▶ **Aim**
Can you turn the stretch from the start of the items through the line containing "elevation (m): 250" into a numbered list, skipping any blank lines?
** Start **
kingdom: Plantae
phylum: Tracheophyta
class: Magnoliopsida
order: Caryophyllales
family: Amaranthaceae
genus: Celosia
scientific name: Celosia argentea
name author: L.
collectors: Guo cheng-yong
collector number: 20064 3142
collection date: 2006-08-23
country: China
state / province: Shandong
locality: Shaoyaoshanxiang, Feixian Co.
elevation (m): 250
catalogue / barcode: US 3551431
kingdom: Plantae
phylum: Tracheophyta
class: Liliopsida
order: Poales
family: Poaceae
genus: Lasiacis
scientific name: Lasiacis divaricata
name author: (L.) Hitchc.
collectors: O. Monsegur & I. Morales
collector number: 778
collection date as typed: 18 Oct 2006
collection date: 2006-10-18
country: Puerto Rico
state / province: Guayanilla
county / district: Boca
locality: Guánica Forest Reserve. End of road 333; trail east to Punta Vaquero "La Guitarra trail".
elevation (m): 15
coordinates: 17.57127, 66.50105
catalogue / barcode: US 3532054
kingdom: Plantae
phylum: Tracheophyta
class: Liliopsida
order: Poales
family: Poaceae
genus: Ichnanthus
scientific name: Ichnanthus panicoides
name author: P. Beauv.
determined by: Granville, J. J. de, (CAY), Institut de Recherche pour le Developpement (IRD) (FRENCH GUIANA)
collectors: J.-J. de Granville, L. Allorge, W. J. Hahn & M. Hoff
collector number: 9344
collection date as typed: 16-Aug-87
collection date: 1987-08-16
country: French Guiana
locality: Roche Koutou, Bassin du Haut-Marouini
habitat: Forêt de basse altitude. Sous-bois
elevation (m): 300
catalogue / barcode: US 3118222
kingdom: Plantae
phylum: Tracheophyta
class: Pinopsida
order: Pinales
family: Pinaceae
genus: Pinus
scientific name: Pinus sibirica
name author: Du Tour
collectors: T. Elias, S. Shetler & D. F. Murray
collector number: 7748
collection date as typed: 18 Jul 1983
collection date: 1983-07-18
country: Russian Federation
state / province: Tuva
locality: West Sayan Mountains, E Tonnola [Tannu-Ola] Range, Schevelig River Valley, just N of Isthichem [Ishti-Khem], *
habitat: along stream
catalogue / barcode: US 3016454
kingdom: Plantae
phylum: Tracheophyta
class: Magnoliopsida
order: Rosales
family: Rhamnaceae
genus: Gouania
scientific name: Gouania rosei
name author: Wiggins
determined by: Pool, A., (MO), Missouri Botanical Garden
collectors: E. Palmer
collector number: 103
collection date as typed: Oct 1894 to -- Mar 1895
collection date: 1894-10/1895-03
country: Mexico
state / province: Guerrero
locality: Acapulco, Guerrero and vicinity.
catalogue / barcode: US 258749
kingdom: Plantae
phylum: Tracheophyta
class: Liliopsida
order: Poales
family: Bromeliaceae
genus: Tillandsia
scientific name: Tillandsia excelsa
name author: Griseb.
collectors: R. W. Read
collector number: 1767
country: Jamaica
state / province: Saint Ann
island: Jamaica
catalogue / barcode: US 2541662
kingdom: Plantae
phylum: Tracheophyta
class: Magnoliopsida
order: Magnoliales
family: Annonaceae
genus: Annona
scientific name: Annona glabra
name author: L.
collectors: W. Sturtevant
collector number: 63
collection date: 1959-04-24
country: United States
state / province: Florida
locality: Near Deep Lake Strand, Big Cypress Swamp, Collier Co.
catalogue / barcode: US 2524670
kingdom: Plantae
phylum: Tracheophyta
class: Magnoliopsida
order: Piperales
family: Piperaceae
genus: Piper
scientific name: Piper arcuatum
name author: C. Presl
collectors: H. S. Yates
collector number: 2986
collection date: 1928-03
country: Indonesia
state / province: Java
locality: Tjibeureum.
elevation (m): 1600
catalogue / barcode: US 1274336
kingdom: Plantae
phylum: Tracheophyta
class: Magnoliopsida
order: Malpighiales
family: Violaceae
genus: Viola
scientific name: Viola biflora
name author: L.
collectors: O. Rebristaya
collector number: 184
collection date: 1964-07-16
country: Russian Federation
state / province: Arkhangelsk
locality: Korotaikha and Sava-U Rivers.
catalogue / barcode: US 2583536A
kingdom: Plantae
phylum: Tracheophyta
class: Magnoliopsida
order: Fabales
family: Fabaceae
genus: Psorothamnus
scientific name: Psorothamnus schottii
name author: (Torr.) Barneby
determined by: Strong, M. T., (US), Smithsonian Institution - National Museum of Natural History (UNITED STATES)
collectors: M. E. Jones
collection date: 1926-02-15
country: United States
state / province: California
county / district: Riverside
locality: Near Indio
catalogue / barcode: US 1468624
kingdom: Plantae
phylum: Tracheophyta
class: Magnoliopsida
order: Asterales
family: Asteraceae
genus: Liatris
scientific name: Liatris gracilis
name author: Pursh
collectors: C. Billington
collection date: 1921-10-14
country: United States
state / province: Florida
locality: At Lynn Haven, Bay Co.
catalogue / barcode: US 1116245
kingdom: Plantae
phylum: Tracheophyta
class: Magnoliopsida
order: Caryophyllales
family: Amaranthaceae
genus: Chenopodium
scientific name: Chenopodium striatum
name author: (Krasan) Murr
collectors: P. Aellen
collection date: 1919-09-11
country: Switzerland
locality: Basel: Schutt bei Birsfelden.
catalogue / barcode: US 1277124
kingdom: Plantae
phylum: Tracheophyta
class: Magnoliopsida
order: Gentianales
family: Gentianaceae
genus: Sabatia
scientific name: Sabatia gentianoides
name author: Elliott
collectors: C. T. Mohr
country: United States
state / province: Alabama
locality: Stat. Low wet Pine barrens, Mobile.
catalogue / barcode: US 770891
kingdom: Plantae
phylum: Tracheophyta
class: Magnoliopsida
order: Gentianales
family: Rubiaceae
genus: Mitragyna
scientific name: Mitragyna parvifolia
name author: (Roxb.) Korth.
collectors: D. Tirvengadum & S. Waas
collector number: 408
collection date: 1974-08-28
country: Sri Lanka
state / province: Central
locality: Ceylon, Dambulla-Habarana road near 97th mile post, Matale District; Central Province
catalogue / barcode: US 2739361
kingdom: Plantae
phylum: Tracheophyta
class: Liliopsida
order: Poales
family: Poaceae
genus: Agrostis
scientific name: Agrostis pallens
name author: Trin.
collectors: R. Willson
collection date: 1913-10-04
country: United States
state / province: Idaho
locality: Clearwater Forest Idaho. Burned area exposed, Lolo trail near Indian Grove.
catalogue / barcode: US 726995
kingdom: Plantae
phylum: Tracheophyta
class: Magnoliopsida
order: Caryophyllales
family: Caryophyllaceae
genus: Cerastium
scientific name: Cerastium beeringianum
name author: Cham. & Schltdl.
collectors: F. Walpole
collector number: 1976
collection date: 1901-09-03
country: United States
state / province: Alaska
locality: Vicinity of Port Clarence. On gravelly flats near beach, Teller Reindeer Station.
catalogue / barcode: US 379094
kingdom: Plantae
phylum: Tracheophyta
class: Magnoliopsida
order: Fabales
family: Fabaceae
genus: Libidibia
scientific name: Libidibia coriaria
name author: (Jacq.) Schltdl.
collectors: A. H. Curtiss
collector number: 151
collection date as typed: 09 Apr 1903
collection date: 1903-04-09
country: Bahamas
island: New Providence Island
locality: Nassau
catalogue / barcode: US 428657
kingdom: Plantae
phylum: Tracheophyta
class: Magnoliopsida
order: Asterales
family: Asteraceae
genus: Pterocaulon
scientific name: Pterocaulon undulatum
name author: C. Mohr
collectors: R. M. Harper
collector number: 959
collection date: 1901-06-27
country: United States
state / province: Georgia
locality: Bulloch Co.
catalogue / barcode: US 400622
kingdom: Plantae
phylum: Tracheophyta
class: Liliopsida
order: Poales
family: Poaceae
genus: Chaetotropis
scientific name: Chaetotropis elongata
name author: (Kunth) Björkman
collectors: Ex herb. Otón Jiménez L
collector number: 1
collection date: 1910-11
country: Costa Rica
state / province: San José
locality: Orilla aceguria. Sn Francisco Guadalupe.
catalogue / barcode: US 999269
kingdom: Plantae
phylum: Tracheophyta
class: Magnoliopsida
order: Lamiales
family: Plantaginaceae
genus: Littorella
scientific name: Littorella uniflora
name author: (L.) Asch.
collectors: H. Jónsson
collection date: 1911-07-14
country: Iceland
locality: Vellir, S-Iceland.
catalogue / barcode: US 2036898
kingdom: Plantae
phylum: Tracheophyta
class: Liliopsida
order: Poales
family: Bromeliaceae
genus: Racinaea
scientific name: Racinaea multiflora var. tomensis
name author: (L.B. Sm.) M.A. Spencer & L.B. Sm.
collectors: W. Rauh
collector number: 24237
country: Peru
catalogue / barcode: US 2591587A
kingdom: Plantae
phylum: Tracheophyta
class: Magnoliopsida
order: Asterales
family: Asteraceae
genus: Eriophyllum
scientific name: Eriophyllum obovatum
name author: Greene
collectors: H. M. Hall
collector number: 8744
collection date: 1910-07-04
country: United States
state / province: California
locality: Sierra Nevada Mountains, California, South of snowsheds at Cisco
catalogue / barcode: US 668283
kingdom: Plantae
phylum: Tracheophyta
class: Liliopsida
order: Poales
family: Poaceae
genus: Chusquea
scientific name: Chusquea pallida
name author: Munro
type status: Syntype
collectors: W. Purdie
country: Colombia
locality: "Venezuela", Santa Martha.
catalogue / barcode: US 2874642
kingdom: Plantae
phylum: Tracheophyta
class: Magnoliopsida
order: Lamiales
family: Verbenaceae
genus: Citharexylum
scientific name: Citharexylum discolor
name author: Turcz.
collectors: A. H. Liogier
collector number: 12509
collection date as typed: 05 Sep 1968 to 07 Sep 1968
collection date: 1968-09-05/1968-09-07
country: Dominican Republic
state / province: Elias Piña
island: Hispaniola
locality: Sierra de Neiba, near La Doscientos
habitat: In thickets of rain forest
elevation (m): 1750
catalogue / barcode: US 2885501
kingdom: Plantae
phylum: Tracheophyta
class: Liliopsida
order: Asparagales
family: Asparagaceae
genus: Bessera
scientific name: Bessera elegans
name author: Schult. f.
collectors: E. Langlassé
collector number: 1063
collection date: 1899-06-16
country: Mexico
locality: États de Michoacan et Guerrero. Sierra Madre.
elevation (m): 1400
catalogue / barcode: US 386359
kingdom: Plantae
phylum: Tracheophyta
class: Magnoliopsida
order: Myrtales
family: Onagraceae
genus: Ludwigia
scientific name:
** End **
▶ **Task response**
1. kingdom: Plantae
2. phylum: Tracheophyta
3. class: Magnoliopsida
4. order: Caryophyllales
5. family: Amaranthaceae
6. genus: Celosia
7. scientific name: Celosia argentea
8. name author: L.
9. collectors: Guo cheng-yong
10. collector number: 20064 3142
11. collection date: 2006-08-23
12. country: China
13. state / province: Shandong
14. locality: Shaoyaoshanxiang, Feixian Co.
15. elevation (m): 250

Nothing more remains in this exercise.